Jamaica Teaching Council partners with One on One to launch global AI summit series for educators
THE Jamaica Teaching Council (JTC), in partnership with One Academy and supported by global education leaders from Cambridge University Press & Assessment and the Varkey Foundation, has successfully launched a new Global Summit Series aimed at equipping Jamaican educators for the rapidly evolving artificial intelligence (AI) era.
The inaugural Future-Ready Educators Summit, held on National Professional Development Day, engaged more than 500 teachers from across the island in critical discussions on AI, ethics in assessment, digital resilience, and the future of human intelligence in education.
The initiative, catalysed through the HP Cambridge Partnership for Education EdTech Fellowship, signals Jamaica’s proactive commitment to ensuring its educators remain globally aligned and locally empowered.
Chief executive officer of the Jamaica Teaching Council, Winsome Gordon, underscored the importance of the partnership.
“The Jamaica Teaching Council is committed to the transformative role of our educators as they meet the demands of a rapidly changing human environment. This summit represents the kind of forward-thinking collaboration that ensures Jamaican teachers are not only keeping pace with global developments in AI and education reform, but are positioned to lead within their own classrooms,” she said. “Partnerships of this nature are essential to safeguarding the quality and integrity of teaching and learning across the island.”
The summit aligns with JTC’s mandate to support teacher professionalism, continuous development, and adherence to evolving global standards.
The event featured senior leaders from institutions that define international benchmarks in education:
Cambridge University Press & Assessment — serving over 100 million learners globally — was represented by senior assessment managers Anita Oomeer and James Rudd, alongside Regional Director Richard Gilby.

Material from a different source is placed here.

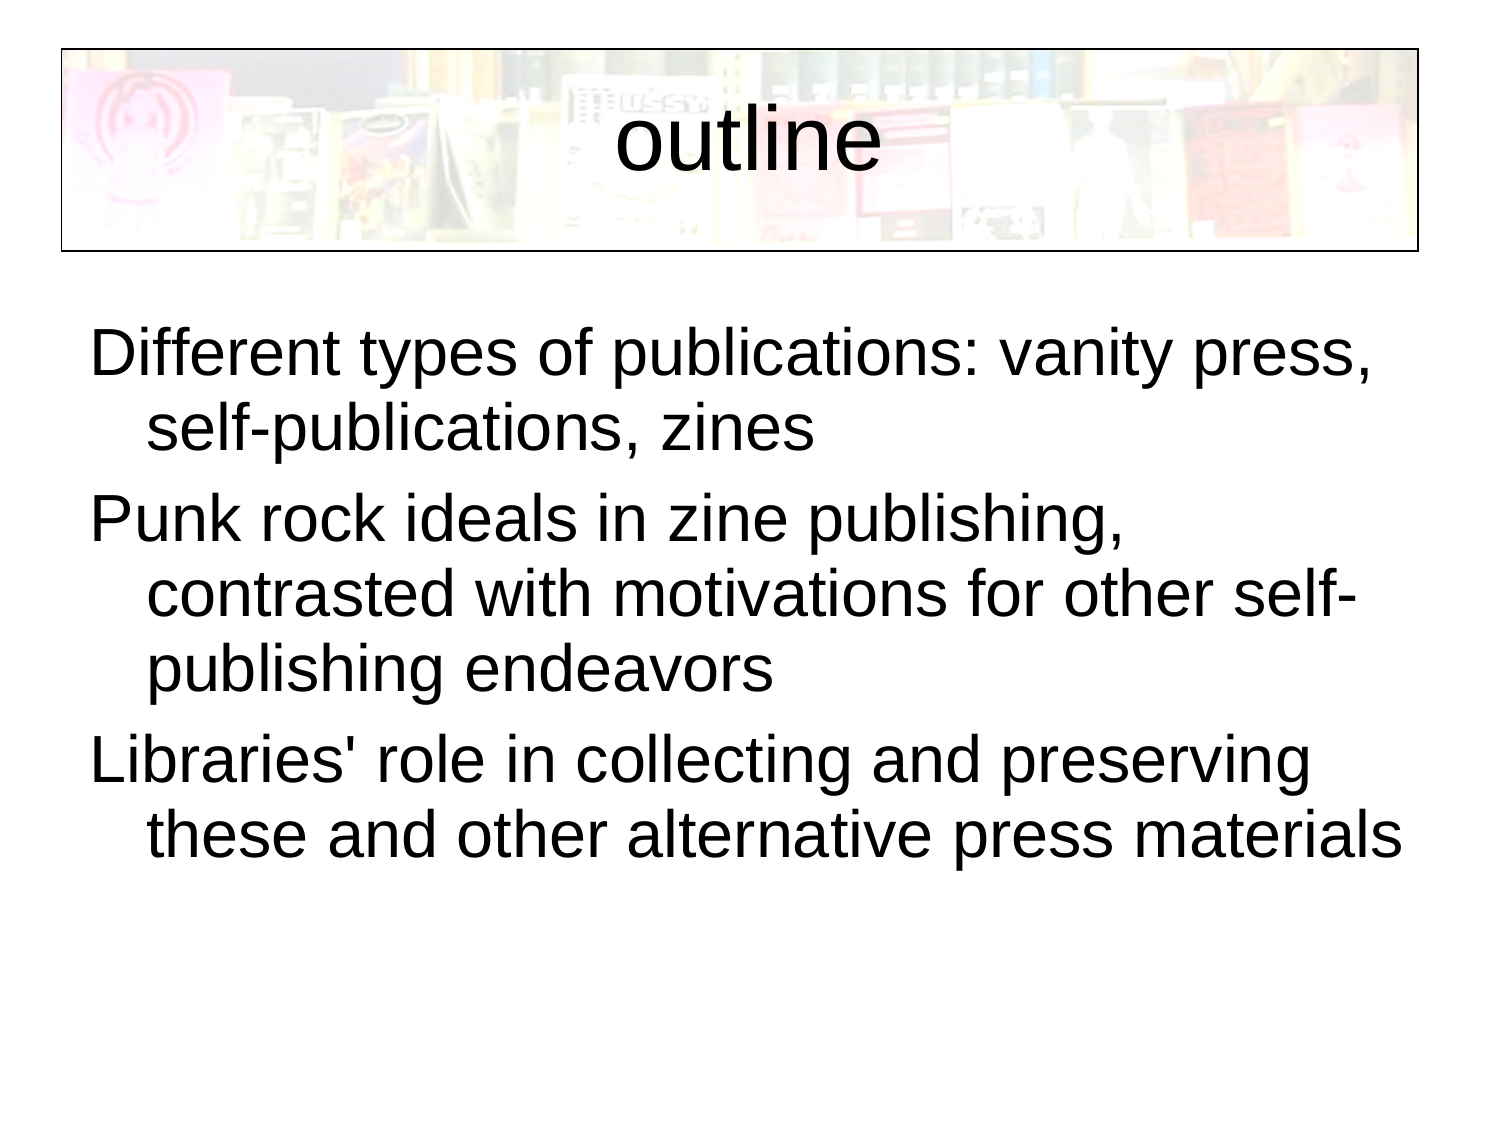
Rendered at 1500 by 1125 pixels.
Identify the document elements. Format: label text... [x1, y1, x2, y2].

list Different types of publications: vanity press, self-publications, zines Punk rock ideals in zine publishing, contrasted with motivations for other self-publishing endeavors Libraries' role in collecting and preserving these and other alternative press materials [75, 307, 1426, 1051]
title outline [75, 45, 1426, 233]
picture [62, 50, 1418, 250]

Their participation reflects deepening engagement between Cambridge and Caribbean educators, particularly in the areas of ethical AI integration and trust in assessment systems.
The Varkey Foundation & Global Teacher Prize — represented by Helen Orjuela, director of Leading Education — brought the perspective of the 1MillionSchools initiative and the internationally renowned Global Teacher Prize. The partnership positions Jamaican educators within a globally recognised ecosystem of excellence and leadership.
One Academy, led by CEO Ricardo Allen, coordinated the summit as part of a broader strategy to modernise regional human capital development through digital innovation.
At the heart of the summit was a defining question: Will artificial intelligence become a bicycle for the mind — amplifying human intelligence — or a wheelchair that diminishes it?
In his keynote presentation, ‘The cognitive fork in the road’, HP Cambridge EdTech Fellow Ricardo Allen challenged educators to rethink AI’s role in the classroom. Drawing on neuroscience and the concept of “desirable difficulties”, the session emphasised that reading rewired the human brain precisely because it was difficult.
The message to educators was clear: in the AI era, teachers must become “Architects of Friction” — designing learning environments where AI supports critical thinking rather than replaces it.
“This wasn’t just a successful event; it was the birth of a new educational movement for Jamaica and the wider Caribbean,” said Allen.
“With more than 150,000 teachers across the Caribbean, the opportunity before us is enormous. We are bringing strategies from institutions that serve over 100 million learners directly into our local classrooms — free of charge — and building a sustainable model for ongoing professional growth.”
The next event in the Global Summit Series is scheduled for May 22, 2026, coinciding with the upcoming National Professional Development Day.
The summit has been widely praised as a turning point in how professional development is conceptualised across the region — moving beyond traditional content delivery toward system-level reform and cognitive design.